Nostalgia del volto umano
Fuori del Coro | n. 36-1997
La concomitanza temporale della scomparsa di Madre Teresa con i solenni funerali di Lady Diana, pur nella imparagonabile distanza tra le due personalità, ha imposto all’attenzione del mondo il significato della femminilità come figura esplicativa dell’umano.
Il sorriso della bella principessa fuori dagli schemi, dolce ed insicura ma determinata a fare il bene a poveri e bambini, e il volto pieno di pace della piccola suora di Calcutta, angelo dei moribondi e seminatrice di una speranza eterna fondata sull’amore cristiano, si apparentano (e non solo nelle foto che ritraggono le due donne insieme), suscitando nell’immaginario collettivo ammirazione ed affetto di incredibili proporzioni.
In queste due figure si proietta forse il desiderio celato nel cuore di ognuno di ritrovare il volto di una madre amorosa: sarebbe infatti impossibile disgiungere la commozione del mondo dinanzi al feretro di Diana dall’immagine dei figli nel loro composto dolore; così come la Santa di Calcutta, nel suo chinarsi sui morenti per dare tutto quello che possiede, evoca l’amore di una mamma (Madre Teresa appunto) disposta a tutto per i figli. La bellezza di Diana offriva la rassicurante dolcezza dell’infanzia unita allo struggimento per la durezza di una vita in cui i sogni svaniscono; mentre il volto, non bello secondo i normali canoni estetici ma così eloquente ed espressivo, di Madre Teresa indica il respiro di una tenerezza capace di far fiorire la speranza nell’anima.
Due modi dunque di essere donna: il fascino intriso di malinconica seduzione della principessa che voleva essere libera al di là dei formalismi legati al suo rango, e l’esplosione di pacificante serenità della madre dei poveri che ha scelto la sobria semplicità di una vita a contatto solo con la sofferenza, manifestando in questa missione il “genio femminile”. E, conseguentemente, due modi della gente di percepire la femminilità nella sua dimensione di maternità, non solo fisica, per ritrovare la presenza di un volto che rassicuri e protegga, accompagnando la vita verso una positività che solo una madre sa comunicare.

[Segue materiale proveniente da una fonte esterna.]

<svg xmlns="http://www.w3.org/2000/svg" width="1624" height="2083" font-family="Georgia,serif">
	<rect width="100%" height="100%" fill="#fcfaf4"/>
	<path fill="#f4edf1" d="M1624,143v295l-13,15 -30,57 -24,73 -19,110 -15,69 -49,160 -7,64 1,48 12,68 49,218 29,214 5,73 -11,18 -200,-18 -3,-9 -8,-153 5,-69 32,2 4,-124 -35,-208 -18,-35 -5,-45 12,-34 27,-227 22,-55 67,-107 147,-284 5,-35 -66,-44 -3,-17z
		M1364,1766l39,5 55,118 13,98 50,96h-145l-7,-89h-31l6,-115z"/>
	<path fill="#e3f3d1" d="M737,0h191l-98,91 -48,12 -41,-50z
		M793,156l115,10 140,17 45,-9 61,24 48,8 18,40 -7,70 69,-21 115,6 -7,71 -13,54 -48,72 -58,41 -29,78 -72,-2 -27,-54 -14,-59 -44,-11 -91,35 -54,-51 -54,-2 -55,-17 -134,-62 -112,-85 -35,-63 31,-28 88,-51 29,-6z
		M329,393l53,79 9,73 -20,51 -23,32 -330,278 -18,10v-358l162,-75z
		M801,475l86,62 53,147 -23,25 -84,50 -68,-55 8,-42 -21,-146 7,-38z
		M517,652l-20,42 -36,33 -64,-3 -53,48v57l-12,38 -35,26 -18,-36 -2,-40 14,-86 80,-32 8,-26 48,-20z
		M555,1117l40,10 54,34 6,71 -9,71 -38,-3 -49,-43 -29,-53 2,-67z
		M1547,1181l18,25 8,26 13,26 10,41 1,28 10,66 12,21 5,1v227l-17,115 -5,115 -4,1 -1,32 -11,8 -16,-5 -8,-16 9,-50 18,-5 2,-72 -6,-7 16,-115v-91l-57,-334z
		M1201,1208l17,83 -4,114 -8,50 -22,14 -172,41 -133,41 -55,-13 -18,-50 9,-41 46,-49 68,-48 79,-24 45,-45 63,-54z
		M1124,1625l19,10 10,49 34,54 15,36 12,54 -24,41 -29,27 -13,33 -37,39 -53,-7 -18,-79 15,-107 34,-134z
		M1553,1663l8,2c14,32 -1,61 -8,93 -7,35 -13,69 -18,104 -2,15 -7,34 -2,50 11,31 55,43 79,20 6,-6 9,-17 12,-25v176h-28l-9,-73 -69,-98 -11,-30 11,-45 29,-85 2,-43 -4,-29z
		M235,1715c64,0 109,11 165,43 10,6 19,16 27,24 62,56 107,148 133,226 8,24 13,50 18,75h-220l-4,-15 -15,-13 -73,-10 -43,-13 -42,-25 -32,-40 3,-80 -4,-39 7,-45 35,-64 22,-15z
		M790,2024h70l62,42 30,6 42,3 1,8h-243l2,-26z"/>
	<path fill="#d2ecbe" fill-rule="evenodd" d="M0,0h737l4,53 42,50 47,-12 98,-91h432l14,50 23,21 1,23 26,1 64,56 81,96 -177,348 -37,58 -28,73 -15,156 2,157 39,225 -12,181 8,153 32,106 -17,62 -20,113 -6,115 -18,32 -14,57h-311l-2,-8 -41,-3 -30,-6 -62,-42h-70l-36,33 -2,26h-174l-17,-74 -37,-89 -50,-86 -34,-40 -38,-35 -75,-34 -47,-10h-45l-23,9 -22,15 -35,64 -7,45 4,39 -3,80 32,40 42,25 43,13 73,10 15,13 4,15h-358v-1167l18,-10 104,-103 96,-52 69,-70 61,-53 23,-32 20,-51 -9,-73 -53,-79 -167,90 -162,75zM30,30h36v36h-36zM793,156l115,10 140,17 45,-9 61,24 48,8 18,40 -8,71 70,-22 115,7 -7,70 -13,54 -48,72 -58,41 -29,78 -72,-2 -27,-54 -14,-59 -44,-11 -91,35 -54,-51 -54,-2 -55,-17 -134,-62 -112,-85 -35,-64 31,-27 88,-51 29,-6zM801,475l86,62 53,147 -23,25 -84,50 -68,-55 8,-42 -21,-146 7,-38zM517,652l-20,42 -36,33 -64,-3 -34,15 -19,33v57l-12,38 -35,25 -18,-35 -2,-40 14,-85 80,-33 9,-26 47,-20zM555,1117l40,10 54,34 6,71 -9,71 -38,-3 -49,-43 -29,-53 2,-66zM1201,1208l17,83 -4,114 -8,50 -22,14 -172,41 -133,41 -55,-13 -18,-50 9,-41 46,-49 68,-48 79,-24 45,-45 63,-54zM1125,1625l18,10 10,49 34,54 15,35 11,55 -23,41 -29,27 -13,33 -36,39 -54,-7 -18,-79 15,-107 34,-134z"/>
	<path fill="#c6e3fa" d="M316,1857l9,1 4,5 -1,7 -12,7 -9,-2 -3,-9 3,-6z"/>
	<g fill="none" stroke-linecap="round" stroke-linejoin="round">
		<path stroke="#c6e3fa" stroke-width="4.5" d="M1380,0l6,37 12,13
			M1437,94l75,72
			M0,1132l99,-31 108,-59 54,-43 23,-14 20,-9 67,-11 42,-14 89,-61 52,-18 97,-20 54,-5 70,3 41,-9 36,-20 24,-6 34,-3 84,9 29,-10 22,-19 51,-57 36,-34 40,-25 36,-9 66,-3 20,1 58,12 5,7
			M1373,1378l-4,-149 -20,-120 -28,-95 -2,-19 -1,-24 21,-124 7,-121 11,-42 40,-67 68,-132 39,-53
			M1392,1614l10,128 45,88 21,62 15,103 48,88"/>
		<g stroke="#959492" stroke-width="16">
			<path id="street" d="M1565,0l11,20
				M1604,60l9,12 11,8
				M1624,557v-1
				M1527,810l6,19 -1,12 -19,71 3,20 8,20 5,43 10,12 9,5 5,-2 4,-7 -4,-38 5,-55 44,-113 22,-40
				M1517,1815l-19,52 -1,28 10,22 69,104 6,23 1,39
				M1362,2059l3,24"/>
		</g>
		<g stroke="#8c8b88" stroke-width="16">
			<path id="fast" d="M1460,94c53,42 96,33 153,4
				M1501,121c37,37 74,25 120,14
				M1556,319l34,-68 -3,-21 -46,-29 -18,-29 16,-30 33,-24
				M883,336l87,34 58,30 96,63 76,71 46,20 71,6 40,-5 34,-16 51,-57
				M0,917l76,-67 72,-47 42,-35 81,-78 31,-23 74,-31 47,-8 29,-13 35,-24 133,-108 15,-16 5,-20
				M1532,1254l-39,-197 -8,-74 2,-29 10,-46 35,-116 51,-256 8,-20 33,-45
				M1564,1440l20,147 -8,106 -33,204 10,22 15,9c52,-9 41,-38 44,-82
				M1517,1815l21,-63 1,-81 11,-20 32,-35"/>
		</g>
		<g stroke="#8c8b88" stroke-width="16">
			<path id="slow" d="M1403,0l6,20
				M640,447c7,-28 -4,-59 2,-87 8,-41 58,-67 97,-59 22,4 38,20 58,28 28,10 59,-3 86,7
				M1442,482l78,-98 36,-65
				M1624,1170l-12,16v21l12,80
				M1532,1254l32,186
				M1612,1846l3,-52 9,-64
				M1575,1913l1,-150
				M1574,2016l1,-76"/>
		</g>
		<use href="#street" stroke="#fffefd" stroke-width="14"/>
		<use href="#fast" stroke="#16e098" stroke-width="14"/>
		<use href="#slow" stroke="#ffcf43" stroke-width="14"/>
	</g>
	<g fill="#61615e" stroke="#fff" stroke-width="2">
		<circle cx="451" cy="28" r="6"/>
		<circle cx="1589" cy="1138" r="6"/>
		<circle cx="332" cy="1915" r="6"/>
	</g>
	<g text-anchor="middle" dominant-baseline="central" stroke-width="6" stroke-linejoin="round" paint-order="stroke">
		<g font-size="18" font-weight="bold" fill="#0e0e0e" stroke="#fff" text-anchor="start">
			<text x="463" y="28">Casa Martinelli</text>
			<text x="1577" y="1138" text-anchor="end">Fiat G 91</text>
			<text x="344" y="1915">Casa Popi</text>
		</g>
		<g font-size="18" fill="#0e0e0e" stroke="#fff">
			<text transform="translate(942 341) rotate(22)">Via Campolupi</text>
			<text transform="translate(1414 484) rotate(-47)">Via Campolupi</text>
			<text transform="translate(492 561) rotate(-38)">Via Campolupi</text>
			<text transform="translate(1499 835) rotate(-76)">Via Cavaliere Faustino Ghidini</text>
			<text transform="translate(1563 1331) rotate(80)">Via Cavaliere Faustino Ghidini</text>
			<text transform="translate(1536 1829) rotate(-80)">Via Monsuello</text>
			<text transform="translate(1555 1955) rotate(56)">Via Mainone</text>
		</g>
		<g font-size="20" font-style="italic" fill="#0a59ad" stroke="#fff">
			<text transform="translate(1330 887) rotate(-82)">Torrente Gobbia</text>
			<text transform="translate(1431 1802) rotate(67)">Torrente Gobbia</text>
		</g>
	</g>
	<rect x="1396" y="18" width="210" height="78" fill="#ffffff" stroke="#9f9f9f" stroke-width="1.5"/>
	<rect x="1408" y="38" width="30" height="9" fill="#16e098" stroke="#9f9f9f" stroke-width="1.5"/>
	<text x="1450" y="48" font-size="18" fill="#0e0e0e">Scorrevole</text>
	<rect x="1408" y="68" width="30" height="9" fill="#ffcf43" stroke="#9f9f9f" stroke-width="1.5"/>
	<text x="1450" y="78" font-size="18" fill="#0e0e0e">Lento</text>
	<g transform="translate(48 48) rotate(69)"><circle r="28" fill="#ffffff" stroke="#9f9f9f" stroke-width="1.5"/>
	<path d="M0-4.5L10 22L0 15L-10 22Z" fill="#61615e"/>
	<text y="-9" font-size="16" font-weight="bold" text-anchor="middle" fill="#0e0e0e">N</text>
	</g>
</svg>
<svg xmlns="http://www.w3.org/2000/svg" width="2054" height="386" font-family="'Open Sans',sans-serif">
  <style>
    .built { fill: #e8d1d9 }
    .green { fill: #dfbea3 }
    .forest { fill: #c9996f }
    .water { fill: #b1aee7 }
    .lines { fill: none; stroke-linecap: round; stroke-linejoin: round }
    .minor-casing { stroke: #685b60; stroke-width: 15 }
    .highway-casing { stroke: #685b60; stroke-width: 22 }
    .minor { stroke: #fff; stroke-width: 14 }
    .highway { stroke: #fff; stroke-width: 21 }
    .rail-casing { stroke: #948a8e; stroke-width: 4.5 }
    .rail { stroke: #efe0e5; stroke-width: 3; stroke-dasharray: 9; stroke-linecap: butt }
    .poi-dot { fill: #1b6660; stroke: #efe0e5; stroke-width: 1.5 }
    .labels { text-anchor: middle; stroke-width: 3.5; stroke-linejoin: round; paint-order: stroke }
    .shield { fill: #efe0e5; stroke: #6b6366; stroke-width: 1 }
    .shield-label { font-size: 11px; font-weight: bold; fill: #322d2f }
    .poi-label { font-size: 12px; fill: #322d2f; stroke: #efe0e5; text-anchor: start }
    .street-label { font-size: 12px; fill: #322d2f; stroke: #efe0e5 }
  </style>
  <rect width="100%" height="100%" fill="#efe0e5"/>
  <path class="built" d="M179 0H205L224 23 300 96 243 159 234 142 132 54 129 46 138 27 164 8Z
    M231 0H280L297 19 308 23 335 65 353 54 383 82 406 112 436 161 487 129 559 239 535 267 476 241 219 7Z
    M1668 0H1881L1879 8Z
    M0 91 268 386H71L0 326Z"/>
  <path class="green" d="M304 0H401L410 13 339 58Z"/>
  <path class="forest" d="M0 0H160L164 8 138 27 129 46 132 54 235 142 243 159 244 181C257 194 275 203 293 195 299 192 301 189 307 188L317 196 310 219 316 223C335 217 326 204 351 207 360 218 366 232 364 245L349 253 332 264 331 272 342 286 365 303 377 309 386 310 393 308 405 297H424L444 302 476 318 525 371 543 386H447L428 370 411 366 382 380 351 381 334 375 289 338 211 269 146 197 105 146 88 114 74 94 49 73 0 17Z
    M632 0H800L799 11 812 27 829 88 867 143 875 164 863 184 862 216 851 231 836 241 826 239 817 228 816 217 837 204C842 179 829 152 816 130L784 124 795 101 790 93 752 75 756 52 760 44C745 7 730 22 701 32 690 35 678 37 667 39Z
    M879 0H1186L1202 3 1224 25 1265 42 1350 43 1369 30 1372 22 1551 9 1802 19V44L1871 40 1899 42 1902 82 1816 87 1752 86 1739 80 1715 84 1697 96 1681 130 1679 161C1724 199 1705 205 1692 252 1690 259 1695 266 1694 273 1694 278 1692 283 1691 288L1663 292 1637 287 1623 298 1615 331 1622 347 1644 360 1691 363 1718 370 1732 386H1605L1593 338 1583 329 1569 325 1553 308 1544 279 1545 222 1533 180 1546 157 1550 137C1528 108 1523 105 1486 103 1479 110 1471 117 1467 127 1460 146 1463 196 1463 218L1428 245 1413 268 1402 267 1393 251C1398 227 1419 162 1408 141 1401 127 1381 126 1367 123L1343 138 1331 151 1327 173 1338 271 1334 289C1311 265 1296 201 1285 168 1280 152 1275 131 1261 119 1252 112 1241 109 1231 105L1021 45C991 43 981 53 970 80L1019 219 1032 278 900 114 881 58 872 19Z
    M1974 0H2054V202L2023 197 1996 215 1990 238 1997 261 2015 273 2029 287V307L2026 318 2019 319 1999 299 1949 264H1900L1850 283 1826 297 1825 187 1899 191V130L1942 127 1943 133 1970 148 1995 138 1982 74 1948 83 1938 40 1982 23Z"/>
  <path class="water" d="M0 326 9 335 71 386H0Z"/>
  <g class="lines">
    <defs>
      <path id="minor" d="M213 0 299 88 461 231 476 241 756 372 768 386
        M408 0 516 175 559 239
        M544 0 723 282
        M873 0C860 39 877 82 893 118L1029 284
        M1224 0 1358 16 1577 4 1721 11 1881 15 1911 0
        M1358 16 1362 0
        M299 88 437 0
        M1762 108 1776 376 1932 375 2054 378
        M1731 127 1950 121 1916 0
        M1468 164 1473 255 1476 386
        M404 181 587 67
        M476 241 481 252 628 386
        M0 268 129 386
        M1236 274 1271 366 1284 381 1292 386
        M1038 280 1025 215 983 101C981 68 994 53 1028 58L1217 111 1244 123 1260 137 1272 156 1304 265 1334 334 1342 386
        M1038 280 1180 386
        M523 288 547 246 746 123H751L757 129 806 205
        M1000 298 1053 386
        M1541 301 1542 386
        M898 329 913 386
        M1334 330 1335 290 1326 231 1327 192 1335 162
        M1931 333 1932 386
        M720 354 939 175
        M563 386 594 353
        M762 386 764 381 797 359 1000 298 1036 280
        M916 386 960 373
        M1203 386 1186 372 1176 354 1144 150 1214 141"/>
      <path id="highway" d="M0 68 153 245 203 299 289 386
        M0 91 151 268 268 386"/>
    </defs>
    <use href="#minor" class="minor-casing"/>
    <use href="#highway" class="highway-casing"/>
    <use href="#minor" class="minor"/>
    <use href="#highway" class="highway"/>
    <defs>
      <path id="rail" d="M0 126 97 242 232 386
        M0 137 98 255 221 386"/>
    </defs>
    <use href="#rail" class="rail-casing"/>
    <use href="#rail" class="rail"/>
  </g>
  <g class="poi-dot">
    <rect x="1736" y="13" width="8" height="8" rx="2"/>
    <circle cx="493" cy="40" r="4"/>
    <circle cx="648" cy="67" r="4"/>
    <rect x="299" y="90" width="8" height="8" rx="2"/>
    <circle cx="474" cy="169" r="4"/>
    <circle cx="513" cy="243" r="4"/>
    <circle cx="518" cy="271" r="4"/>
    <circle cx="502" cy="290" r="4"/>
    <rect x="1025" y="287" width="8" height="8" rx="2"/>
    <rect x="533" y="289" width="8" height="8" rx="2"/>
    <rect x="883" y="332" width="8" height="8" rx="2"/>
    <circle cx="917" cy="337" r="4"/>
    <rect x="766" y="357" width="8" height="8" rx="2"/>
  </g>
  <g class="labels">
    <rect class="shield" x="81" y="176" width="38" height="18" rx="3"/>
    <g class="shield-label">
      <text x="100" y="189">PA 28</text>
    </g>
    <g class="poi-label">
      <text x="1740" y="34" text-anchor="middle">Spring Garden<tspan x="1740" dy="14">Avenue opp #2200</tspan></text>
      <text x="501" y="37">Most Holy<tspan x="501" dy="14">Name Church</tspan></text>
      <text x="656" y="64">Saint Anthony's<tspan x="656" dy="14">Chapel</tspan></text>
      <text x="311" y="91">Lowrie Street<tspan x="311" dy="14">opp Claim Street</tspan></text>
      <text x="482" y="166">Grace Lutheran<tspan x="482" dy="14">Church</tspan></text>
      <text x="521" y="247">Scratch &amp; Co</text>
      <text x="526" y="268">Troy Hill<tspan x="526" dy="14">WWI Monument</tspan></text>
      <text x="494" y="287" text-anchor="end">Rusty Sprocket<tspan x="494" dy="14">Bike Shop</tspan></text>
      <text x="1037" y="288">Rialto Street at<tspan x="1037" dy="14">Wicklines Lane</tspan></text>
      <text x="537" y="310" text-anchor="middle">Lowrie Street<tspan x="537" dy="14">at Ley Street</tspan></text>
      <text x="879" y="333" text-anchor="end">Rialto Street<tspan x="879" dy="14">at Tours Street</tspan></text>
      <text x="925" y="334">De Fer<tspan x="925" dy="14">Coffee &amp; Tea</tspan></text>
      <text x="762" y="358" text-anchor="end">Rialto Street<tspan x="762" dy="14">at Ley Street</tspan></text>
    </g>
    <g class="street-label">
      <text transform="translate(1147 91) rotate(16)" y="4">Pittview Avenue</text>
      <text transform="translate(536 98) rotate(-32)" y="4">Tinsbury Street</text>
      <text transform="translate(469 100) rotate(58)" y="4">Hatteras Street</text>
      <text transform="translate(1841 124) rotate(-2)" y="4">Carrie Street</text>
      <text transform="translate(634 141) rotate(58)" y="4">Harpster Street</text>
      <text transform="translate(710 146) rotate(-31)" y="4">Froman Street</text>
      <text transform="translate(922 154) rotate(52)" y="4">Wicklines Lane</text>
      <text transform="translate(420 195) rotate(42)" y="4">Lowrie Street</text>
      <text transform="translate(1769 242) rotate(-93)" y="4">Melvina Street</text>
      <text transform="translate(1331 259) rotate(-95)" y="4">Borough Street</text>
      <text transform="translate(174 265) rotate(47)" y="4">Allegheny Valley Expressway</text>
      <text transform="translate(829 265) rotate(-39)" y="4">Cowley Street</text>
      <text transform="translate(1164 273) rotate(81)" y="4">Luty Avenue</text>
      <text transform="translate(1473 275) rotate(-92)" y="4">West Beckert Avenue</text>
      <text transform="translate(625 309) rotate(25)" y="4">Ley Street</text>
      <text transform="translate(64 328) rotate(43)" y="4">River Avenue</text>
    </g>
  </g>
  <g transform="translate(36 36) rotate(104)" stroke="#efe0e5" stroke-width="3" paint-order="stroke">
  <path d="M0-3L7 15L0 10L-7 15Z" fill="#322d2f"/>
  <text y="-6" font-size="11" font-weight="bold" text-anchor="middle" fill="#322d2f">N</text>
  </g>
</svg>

Ma se la regia dei media proietta la figura di Diana nel mito dell’eroina del secolo, affidandole il compito di varcare l’eternità attraverso una sorta di santità laica, la carità di Madre Teresa, vissuta nel silenzio di un’esistenza lontana dai clamori e dalla luci della ribalta, diventa realisticamente il simbolo dell’umanità vera che si realizza nella gratuità e nella donazione senza remore all’altro. Perciò la morte di Madre Teresa suscita la nostalgia di un volto umano che realmente vorremmo stampato nell’eternità e realizzato nella quotidianità di ognuno di noi: in lei, nella sua maternità tutta spirituale ed insieme così fisicamente incontrabile, rifulge il valore della vita che supera la grettezza del calcolo e dell’egoismo, lasciando un segno indelebile che affascina. Per questo tutti sentiamo Madre Teresa come una Santa, una Santa vera davanti a Dio perché lo è stata per gli uomini, perché ha vissuto la sua femminilità dispensando il sorriso della letizia e la certezza tutta materna che ogni esistenza è un tesoro, fosse pure quella di un moribondo abbandonato da tutti.
Dunque alla fine del secolo delle fallite utopie di un mondo nuovo, la figura della Santa di Calcutta svela un’immagine femminile ben più grande di quella del mito fiabesco costruito dalla fantasia della gente intorno alla vita di Diana. Per questo, senza la pretesa di impossibili accostamenti e nel rispetto delle obiettive differenze di percorso nell’esistenza di queste due protagoniste dei nostri giorni, apprezziamo i segni della loro femminilità, tanto essenziale per ricomporre l’autentica fisionomia umana di cui siamo in cerca.